I know what you’re thinking by the way. Yes, it’s me. No, I won’t punish you, I’m just letting you know I can do this.

She gritted her teeth. It did nothing.

“Please get out of my head.”

“That’s not strictly possible,” he leaned back in his chair. “And technically, you’re in my head. What do you think it means to be incorporated into the system?”

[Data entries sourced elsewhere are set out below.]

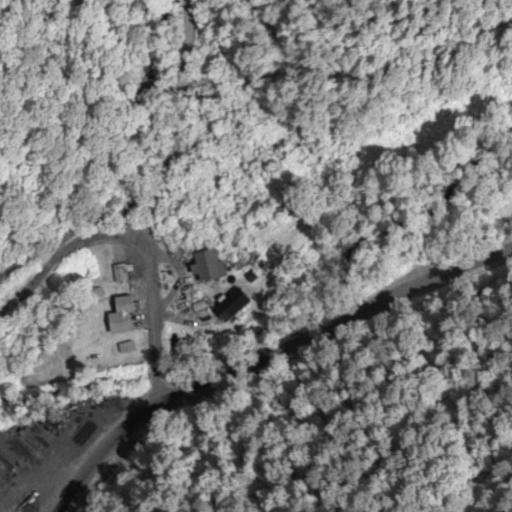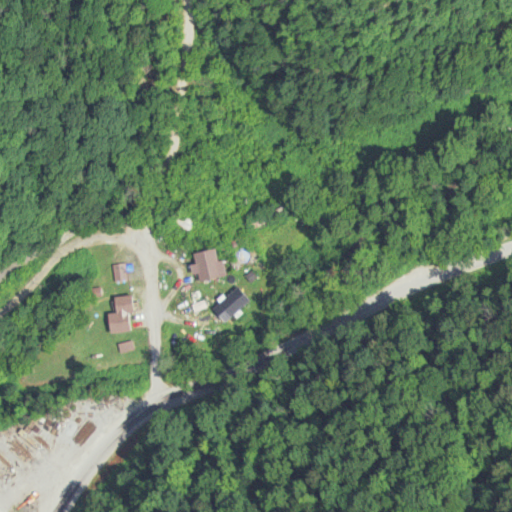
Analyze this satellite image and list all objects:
building: (271, 217)
building: (184, 221)
building: (210, 267)
road: (149, 270)
building: (120, 274)
building: (232, 306)
building: (123, 316)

Zoe’s eyes widened. She stood. Trembling. The office was too small. She faced the Gambler.

“Is this real?”

He leaned back and rapped his knuckles against the drywall.

“It’s real to me, and I am as real as your thoughts, so that depends upon how real your thoughts are,” he stood. “You are the keeper of the flame that is Zoe Chambers. How real is she? Would you like to know what she would be like if her mother never left?”

She stepped forward, flushing as her hands tightened into fists.

“Wait --”

He snapped his fingers.

“Of course, once I make a change, it never needed to be made, so snapping my fingers is purely for theatrical effect,” he studied his fingers. “Of course, some philosophers argue that I only create the memories. But how could you know which is true while you sit in this room with me?”

He snapped his fingers a few more times. Zoe tried to copy him as she leaned back in her chair.

“I never learned how to snap my fingers,” she said. “But my stepdad would always do it while watching…” She stared at her hand and fought down the urge to vomit. “What did you do?”

He snapped his fingers.

Zoe glared at him. She never had a stepdad. She wasn’t sitting. This is where she should be, standing again at the far wall of the office. This is how she would react, not that… other version of her.

She gripped a vase and thought about tossing it.

Don’t, that’s the actual vase from this office. I don’t want to ask my brother to replace it.

Leave… my… me… alone.

“You Earthlings have a very constrained sense of time,” he rolled his eyes. “That’s wonderful data, but not what we’re here for right now. No, we’re here for the survey.” A binder sat on the desk. He opened it, licked his finger, and turned a page. “I designed this survey to further improve the relationship between the Crimson Armada system and its users. The Smith, the Witch, and the Gambler, that’s me,” he winked. “Have approved its use. Answer each question honestly. You may find that some of your answers provide insight into yourself. There are no wrong answers. There are no right answers. At the end of this, I’ll give you a gift. Are you ready?”

Zoe sat down.

“Do I have a choice?”

He rolled a pen between his fingers.

“Treat this like a job interview. Do you have a choice? Of course, you do. There’s a door over there,” he pointed. “But I am being sincere when I say that I didn’t pluck you from an incursion to punish you. So, if you wish to forgo my reward and leave my office forever, please leave.”

He closed the folder, straightened it, and stared at Zoe. His eyes were pale blue. Watery. Old.

He couldn’t be as human as his eyes appeared. She hated it. Hated the whole situation. It felt wrong.

But she sat down.

“I will take the interview.”

“Wonderful!” he opened the folder. “I’m not human, of course, but I would like to say that neither are you, not really, not anymore. So please, it doesn’t pay to be so precious about such things. Now, question one.”